Nathaniel Chastain, the former product manager at NFT sales platform OpenSea, was sentenced on August 22 to three months in prison for secretly purchasing NFTs from his employer ahead of their release and selling them for profit. Chastain was in May convicted on charges of money laundering and fraud in federal court. Though each charge carried a maximum sentence of twenty years, wire service Reuters reported that prosecutors had sought a sentence of between twenty-one and twenty-seven months. Instead, Chastain will pay a fine of $50,000 and relinquish the 15.98 ETH (about $26,500) he gained from his illicit activities; once he is freed from jail, he will spend three months in home confinement and three years on probation. In addition, he will perform two hundred hours of community service.
Chastain resigned from his role at OpenSea in September 2021 after a Twitter (now X) user spotted his transactions online, thanks to the comparative transparency of the NFT transfer process, and contacted the exec’s employer directly. The FBI detained Chastain in June 2022.
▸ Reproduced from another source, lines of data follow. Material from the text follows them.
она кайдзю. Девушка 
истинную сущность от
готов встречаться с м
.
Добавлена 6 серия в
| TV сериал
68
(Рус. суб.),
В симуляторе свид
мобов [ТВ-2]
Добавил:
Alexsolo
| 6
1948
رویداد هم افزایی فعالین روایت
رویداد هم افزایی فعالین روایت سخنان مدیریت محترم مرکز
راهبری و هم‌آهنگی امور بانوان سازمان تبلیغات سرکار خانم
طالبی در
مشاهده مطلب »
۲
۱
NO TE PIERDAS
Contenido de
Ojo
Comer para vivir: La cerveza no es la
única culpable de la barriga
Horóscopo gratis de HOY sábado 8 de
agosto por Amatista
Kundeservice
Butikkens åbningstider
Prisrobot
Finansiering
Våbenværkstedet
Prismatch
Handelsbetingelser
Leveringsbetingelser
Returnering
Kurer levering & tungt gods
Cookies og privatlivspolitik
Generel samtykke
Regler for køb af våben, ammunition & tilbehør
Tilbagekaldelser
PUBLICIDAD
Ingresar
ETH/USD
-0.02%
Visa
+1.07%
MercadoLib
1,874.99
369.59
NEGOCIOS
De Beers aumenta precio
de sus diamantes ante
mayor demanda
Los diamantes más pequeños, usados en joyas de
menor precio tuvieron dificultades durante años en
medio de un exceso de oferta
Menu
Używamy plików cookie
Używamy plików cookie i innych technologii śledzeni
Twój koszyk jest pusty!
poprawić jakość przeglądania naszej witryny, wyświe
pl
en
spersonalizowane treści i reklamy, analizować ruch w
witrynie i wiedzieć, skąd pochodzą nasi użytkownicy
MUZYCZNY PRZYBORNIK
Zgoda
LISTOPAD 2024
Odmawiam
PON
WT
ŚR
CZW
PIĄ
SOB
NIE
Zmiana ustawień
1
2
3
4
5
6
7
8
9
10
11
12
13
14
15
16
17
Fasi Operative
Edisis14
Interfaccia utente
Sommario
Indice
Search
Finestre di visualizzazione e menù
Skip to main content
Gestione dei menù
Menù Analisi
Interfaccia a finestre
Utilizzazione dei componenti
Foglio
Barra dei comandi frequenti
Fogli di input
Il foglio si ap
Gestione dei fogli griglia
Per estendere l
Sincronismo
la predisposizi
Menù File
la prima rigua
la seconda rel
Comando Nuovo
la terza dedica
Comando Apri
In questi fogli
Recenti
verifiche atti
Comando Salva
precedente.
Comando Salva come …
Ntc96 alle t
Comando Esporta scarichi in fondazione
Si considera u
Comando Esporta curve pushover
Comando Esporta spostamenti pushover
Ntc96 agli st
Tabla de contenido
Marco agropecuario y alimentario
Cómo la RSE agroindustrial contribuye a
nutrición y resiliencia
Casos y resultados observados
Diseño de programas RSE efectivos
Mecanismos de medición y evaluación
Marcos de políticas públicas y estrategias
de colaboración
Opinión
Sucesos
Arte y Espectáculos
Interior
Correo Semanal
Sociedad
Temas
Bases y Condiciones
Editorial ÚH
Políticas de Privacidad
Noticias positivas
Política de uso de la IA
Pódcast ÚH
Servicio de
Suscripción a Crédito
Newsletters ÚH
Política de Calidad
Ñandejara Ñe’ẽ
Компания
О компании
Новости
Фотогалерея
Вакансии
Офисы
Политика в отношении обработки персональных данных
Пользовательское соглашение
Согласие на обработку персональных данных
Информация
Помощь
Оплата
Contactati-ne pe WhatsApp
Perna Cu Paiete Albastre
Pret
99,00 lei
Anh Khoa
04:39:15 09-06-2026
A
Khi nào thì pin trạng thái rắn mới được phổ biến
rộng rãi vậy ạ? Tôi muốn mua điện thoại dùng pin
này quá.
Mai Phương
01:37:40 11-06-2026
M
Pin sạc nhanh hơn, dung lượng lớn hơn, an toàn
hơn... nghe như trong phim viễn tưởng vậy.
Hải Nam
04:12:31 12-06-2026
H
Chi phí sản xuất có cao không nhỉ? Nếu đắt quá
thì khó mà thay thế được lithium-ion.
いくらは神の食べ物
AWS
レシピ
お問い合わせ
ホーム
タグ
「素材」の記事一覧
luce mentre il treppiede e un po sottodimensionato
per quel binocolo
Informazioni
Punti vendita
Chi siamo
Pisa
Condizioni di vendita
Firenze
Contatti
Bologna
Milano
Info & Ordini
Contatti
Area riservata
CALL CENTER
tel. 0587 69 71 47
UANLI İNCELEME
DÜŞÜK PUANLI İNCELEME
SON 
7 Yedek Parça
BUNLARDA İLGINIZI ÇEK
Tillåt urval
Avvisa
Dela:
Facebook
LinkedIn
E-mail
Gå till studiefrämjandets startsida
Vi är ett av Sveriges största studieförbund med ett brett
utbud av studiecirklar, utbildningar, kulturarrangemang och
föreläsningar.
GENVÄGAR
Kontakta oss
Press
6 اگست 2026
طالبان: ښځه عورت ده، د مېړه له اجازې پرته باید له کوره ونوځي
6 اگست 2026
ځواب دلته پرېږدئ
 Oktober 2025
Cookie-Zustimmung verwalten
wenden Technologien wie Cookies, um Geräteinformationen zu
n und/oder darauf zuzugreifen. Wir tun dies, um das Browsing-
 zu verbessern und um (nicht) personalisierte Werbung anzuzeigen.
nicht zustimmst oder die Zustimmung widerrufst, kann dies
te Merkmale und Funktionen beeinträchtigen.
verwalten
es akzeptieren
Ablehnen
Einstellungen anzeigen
U.S. District Judge Jesse Furman, who handed down Chastain’s sentence, described the process of determining an appropriate punishment for the disgraced exec as “difficult.” Furman pointed to the relatively small amount of money—roughly $50,000—involved in the illegal trades, saying he doubted charges would have been brought had the crime not been committed within the “slightly sexy” realm of cryptocurrency. The precedent-setting insider trading case generated a tremendous amount of attention, in that it was the first related to digital assets. Previously, the trading of NFTs had not been regulated by any legal standards.
“Nathanial Chastain faced justice today for violating the trust that his employer placed in him by using OpenSea’s confidential information for his own profit,” said prosecuting US attorney Damian Williams in a statement following Chastain’s sentencing. “Today’s sentence should serve as a warning to other corporate insiders that insider trading—in any marketplace—will not be tolerated.”
Chastain will remain free on bail until November 2; his lawyer is asking for that date to be pushed back while his client prepares an appeal.